York prof says offshore environmental assessment process needs to change

With catastrophe ongoing in the Gulf of Mexico, how rigorous is Canada’s environmental regulation of offshore oil and gas, asked Gail Fraser, professor in York’s Faculty of Environmental Studies, in a letter to The Globe and Mail May 5.

While offshore environmental assessments that consider the impact and probability of oil spills are a public process, the methods used to determine the impact of a spill are not available to the public. Why does the Canada-Newfoundland Atlantic Accord Implementation Act allow the petroleum industry to conceal environmental information relevant to the protection of marine ecosystems from the public?

Offshore petroleum boards in Canada are in a conflict of interest: They both promote the offshore industry and oversee environmental protection. This needs to change, wrote Fraser.

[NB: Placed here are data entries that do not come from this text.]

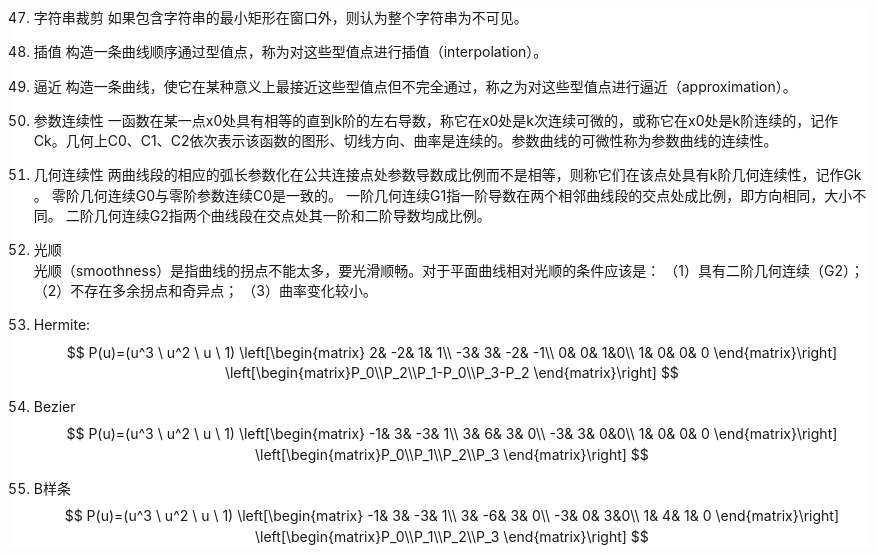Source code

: 47. 字符串裁剪 如果包含字符串的最小矩形在窗口外，则认为整个字符串为不可见。

48. 插值 构造一条曲线顺序通过型值点，称为对这些型值点进行插值（interpolation）。

49. 逼近 构造一条曲线，使它在某种意义上最接近这些型值点但不完全通过，称之为对这些型值点进行逼近（approximation）。

50. 参数连续性
      一函数在某一点x0处具有相等的直到k阶的左右导数，称它在x0处是k次连续可微的，或称它在x0处是k阶连续的，记作Ck。几何上C0、C1、C2依次表示该函数的图形、切线方向、曲率是连续的。参数曲线的可微性称为参数曲线的连续性。

51. 几何连续性
      两曲线段的相应的弧长参数化在公共连接点处参数导数成比例而不是相等，则称它们在该点处具有k阶几何连续性，记作Gk 。
    	零阶几何连续G0与零阶参数连续C0是一致的。
    	一阶几何连续G1指一阶导数在两个相邻曲线段的交点处成比例，即方向相同，大小不同。
    	二阶几何连续G2指两个曲线段在交点处其一阶和二阶导数均成比例。

52. 光顺  
      光顺（smoothness）是指曲线的拐点不能太多，要光滑顺畅。对于平面曲线相对光顺的条件应该是：
    （1）具有二阶几何连续（G2）；
    （2）不存在多余拐点和奇异点；
    （3）曲率变化较小。 

53. Hermite:
    $$
    P(u)=(u^3 \ u^2 \ u \ 1)
    \left[\begin{matrix} 
    2& -2& 1& 1\\
    -3& 3& -2& -1\\
    0& 0& 1&0\\
    1& 0& 0& 0
    \end{matrix}\right]
    \left[\begin{matrix}P_0\\P_2\\P_1-P_0\\P_3-P_2 \end{matrix}\right]
    $$

54. Bezier
    $$
    P(u)=(u^3 \ u^2 \ u \ 1)
    \left[\begin{matrix} 
    -1& 3& -3& 1\\
    3& 6& 3& 0\\
    -3& 3& 0&0\\
    1& 0& 0& 0
    \end{matrix}\right]
    \left[\begin{matrix}P_0\\P_1\\P_2\\P_3 \end{matrix}\right]
    $$
    
55. B样条
    $$
    P(u)=(u^3 \ u^2 \ u \ 1)
    \left[\begin{matrix} 
    -1& 3& -3& 1\\
    3& -6& 3& 0\\
    -3& 0& 3&0\\
    1& 4& 1& 0
    \end{matrix}\right]
    \left[\begin{matrix}P_0\\P_1\\P_2\\P_3 \end{matrix}\right]
    $$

The protection of marine ecosystems is of interest to all Canadians. One improvement on the current system is to require complete transparency in the environmental management of the offshore oil and gas industry in Canada.

Arizona’s ‘real and serious problem’

Three thousand miles or so away from what has become to many Arizonians a nightmare of drug-related beatings, rapes, kidnappings, home invasions and murders, it is easy to play the armchair civil libertarian and denounce Arizona’s statute as racist and bigoted, wrote Terry Heinrichs, professor and chair of political science at Glendon College, in a letter to the National Post May 5 responding to an editorial condemning a new immigration law. But ask yourself: If Toronto had Arizona’s problems, how long would it be before the armchair would be forsaken for the safe room?

Arizona’s narrowly crafted law is an attempt to deal with the very real and serious problems created by the illegal traffic in persons. It may not be the best and wisest solution to a complex problem; but in the absence of federal action to control its borders, it is theirs. What’s yours?

Public safety minister debunks double-bunking concerns in Canada’s prisons

Public Safety Minister Vic Toews says double-bunking in Canadian prisons “is not a big deal” but critics say his plan to impose more cell sharing contradicts the government’s own policy and is bound to breed more penitentiary violence, wrote Canwest News Service May 5.

More than half of Canada’s 54 federal prisons recently applied to the Correctional Service of Canada to double-bunk, according to a Toronto researcher.

Double-bunking dipped for three years, from 2003 to 2006, until it crept back up again, according to figures obtained by researcher Mike Larsen, of the York Centre for International & Security Studies, through the federal Access to Information Act.

The report also showed that 29 of 54 institutions applied to double-bunk for the six-month period ending Sept. 30, 2009. Prisons are required to reapply every six months to seek exemptions to the federal directive against double-bunking.

On air

  • Fred Lazar, economics professor in the Schulich School of Business at York University, spoke about Shaw Communications’ purchase of the television assets of Canwest Global, on CBC Radio May 4.
  • Peter Cumming, humanities professor in York’s Children’s Studies Program in the Faculty of Liberal Arts & Professional Studies, spoke about “sexting” –  young people sending sexually explicit text messages – on TFO’s “Panorama” May 3.